Supercomputers reach new heights
The 33rd edition of the Top500 list of supercomputers was released this week and while there is still no change at the top of the leader board, Germany and Saudi Arabia have put in a strong showing and the top speed is now well established above 1 petaflop/s.
The Top500 list, updated every six months with details of the world’s most powerful computers, now shows that two of the top 10 positions are held by German-based computers. And just outside the top 10 at position 14 is an IBM BlueGene/P system based in Saudi Arabia.
Holding onto the top spot with 1.105 petaflop/s, or quadrillions of floating point operations per second, is the Roadrunner system at the United States’ Los Alamos National Laboratory. Roadrunner was built by IBM in June last year and is the first machine to break the petaflop/second barrier as well as being one of the most energy efficient systems on the list.
Still in second place is the Cray XT5 Jaguar system installed at the Oak Ridge National Laboratory. Jaguar’s processing power tops out at 1.059 petaflop/s.
While the top two positions are unchanged there is a new contender at position three. The new IBM BlueGene/P system called Jugene is installed at the Forschungszentrum Juelich in Germany and has achieved processing speeds of 825.5 teraflop/s, or trillions of floating point operations per second. Jugene’s theoretical peak performance is just above 1 petaflop/s.
Also at FZJ is Juropa which is built from Bull Novascale and Sun SunBlade x6048 servers and sits at position 10. Juropa has achieved a top speed of 274.8 teraflop/s.
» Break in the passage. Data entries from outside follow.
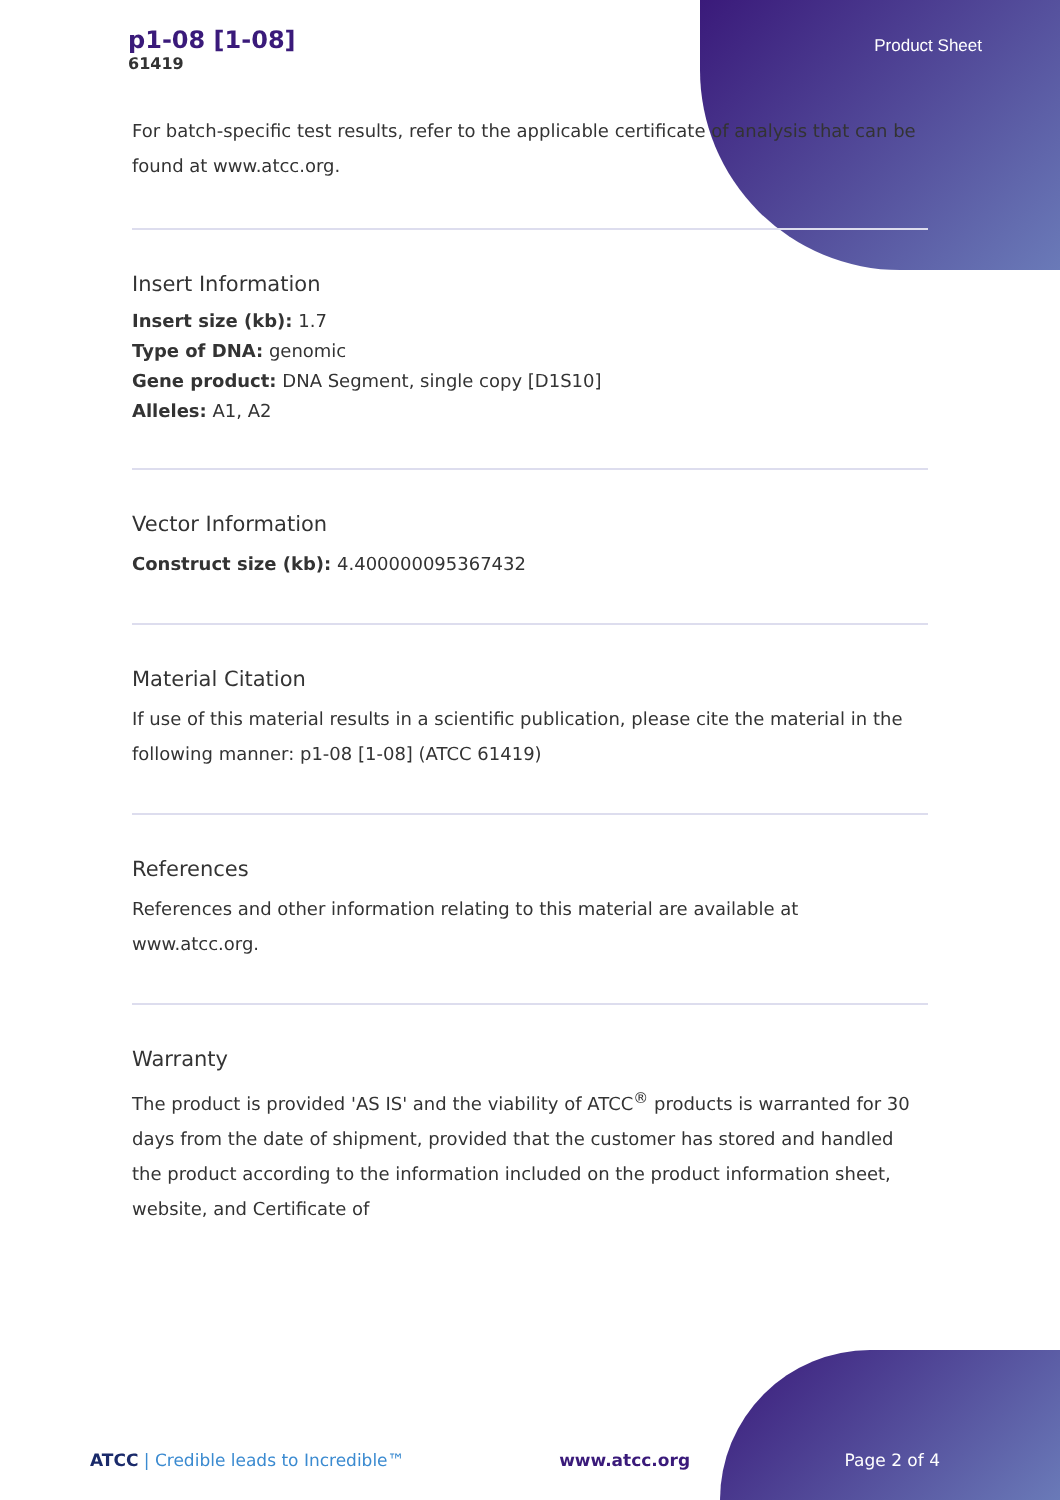p1-08 [1-08]
61419
Product Sheet
For batch-specific test results, refer to the applicable certificate of analysis that can be found at www.atcc.org.
Insert Information
Insert size (kb): 1.7
Type of DNA: genomic
Gene product: DNA Segment, single copy [D1S10]
Alleles: A1, A2
Vector Information
Construct size (kb): 4.400000095367432
Material Citation
If use of this material results in a scientific publication, please cite the material in the following manner: p1-08 [1-08] (ATCC 61419)
References
References and other information relating to this material are available at www.atcc.org.
Warranty
The product is provided 'AS IS' and the viability of ATCC<sup>®</sup> products is warranted for 30 days from the date of shipment, provided that the customer has stored and handled the product according to the information included on the product information sheet, website, and Certificate of
ATCC | Credible leads to Incredible™ www.atcc.org Page 2 of 4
The two German systems, Jugene and Juropa, are the only non-US-based systems in the latest top 10.
Market share
Although Linux-based systems dominate the top 500 list – 443 of the top 500 systems run Linux – the one exception is the Chinese-built Dawning 5000A at the Shanghai Supercomputer Center. At position number 15 it is the largest system running the Microsoft’s Windows HPC 2008 operating system.
The US is the clear leader in HPC systems with 291 of the 500 systems. The European share of 145 systems is still substantially larger than the Asian share of 49 systems.
Trends
Hewlett-Packard kept a narrow lead in market share by total systems from IBM, but IBM still remains ahead by overall installed performance while Cray’s XT systems claim 20% of the top 10. Quad-core processor-based systems have grown quickly and are found in 383 of the top 500 systems. 102 systems are using dual-core processors, and only four systems still use single core processors.
As a measure of how fast processing power is increasing, the last systems on this list would have been listed at position 274 in the previous Top500 just six months ago.